Waack é vítima da fome insaciável das redes que exige sacrifício de figuras
Demetrio Magnoli - FSP
Falando em público, Luís Roberto Barroso qualificou Joaquim Barbosa
como "um negro de primeira linha". Desculpou-se, depois, pela óbvia
conotação preconceituosa do diagnóstico —e, felizmente, segue no mundo
dos vivos.
William Waack proferiu, em comentário privado, o mais antigo dos abomináveis gracejos racistas. A frase veio a público e ele desculpou-se —mas corre o risco de ser arremessado ao mundo dos mortos.
O minotauro da lenda alimentava-se de jovens virgens. A fome insaciável
das Redes Sociais, minotauro pós-moderno, exige o sacrifício ritual de
figuras públicas.
Um clamor de indignação legítima nasce da janela que se abriu para um
abismo interior de Waack. O jornalista admirado expeliu lixo. Somos
todos, de alguma forma, lixeiras de séculos de violência, exclusão e
preconceito. As pessoas decentes estão indignadas pois enxergaram, em
lugar inesperado, um sedimento profundo da história humana: o metal
pesado, contaminante, do nosso desamor. Mas, se decentes realmente são,
os indignados devem resistir à sedução do linchamento, outro metal
pesado da tabela periódica da nossa barbárie.
O detentor do vídeo incriminatório guardou-o durante um ano inteiro,
como quem protege um tesouro, antes de propiciar sua divulgação, um
gesto derivado do cálculo, não da exasperação. As valiosas imagens e
sons podem ter servido à chantagem ou ao comércio, antes de se prestarem
à "cruzada da virtude" que está em curso.
No labirinto das Redes Sociais, o clamor de indignação legítima
dissolve-se numa onda avassaladora de condenação terminal fabricada pela
"guerrilha da informação". Waack precisa perecer pelo que diz e escreve
em público: por suas opiniões políticas moderadas e suas matizadas
interpretações históricas.
Troca-se a difícil tarefa de confrontar intelectualmente o "inimigo" por
uma alternativa tão fácil quanto eficiente: suprimi-lo manipulando
oportunisticamente o consenso civilizado de repúdio ao preconceito
racial. Os hipócritas investem na decência dos decentes, em busca de uma
finalidade indecente.
O gracejo idiota
de Waack deu-se na hora do triunfo eleitoral de Trump, um fanfarrão sem
escrúpulos, grosseiro, malcriado e preconceituoso. A figura que crismou
os imigrantes mexicanos como estupradores substituía Obama, um líder
íntegro, sofisticado, capaz de oferecer lições inesquecíveis de empatia
humana.
"Coisa de preto", "coisa de branco"? A cor da pele nada tem a ver com
isso, como Waack sabe perfeitamente.
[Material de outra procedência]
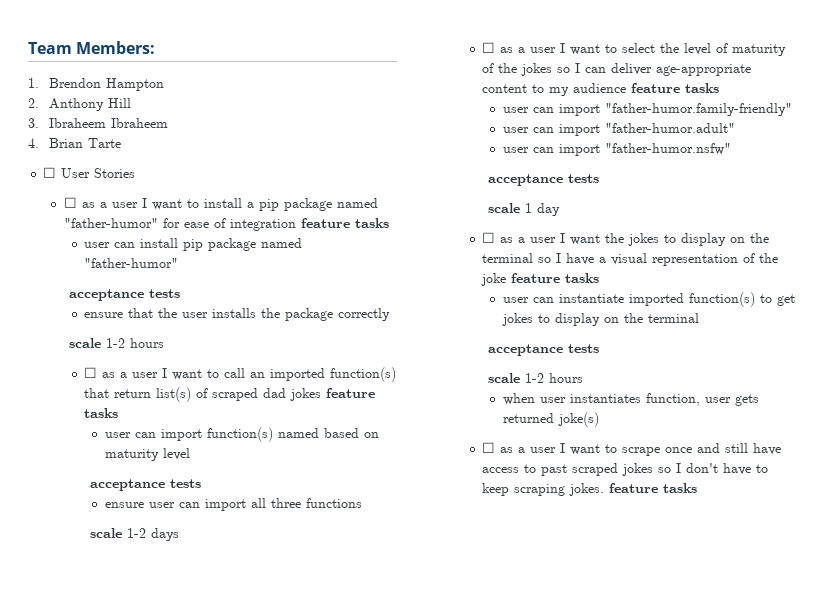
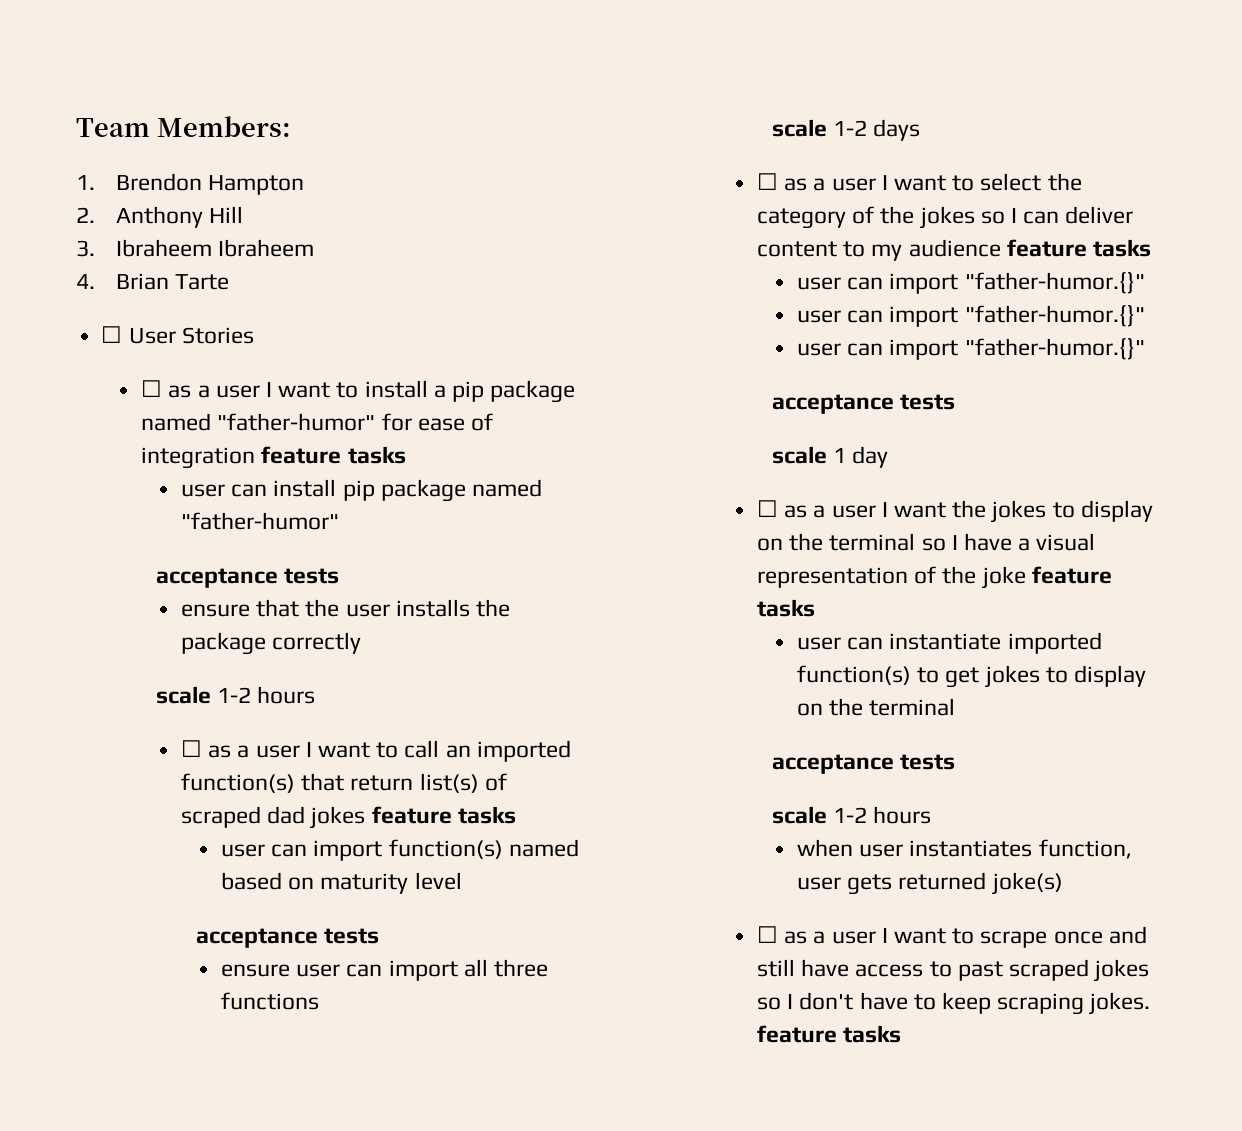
[684,43,787,56] level of maturity -> [757,208,847,229] category
[656,64,752,76] age-appropriate -> (1134, 215) none
[604,103,792,116] [502,123,735,136] [502,143,731,156] "father-humor.family-friendly" // user can import "father-humor.adult" // user can import "father-humor.nsfw" -> [964,272,1145,294] [796,305,1145,327] [796,338,1145,360] "father-humor.{}" // user can import "father-humor.{}" // user can import "father-humor.{}"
A frase emitida na esfera privada
pode ser horrível (e é!), mas não equivale a uma sentença proferida na
arena pública. Não se tem notícia de uma manifestação política racista
ou um gesto de injúria racial do jornalista. Imolá-lo em cena aberta não
nos limpa ou purifica —e só aplaca temporariamente a sede de sangue do
minotauro virtual.
A URSS stalinista, a Alemanha nazista, a China maoísta, o Camboja de Pol
Pot e a Cuba castrista estabeleceram o objetivo de criar o "homem
novo". Os sistemas totalitários almejavam retificar não apenas o
comportamento, mas a mente dos indivíduos, moldando-a segundo suas
normas ideológicas. A escola, a propaganda, a prisão, a tortura e o
campo de trabalhos forçados eram os instrumentos da pedagogia social.
Por sorte, todas essas tentativas fracassaram. Homens (e mulheres)
"velhos", empapados de fraquezas e preconceitos, seguem constituindo as
sociedades. São eles (nós) os alvos dos vigilantes das Redes Sociais,
tão compreensivos com discursos políticos odientos, nem sempre severos
com atos criminosos, mas implacáveis com desvios privados puramente
verbais.
Já aprendemos algo com o triste episódio de Waack.
Não precisamos condená-lo ao submundo, empobrecendo ainda mais nosso
paupérrimo debate público, apenas para alimentar o minotauro.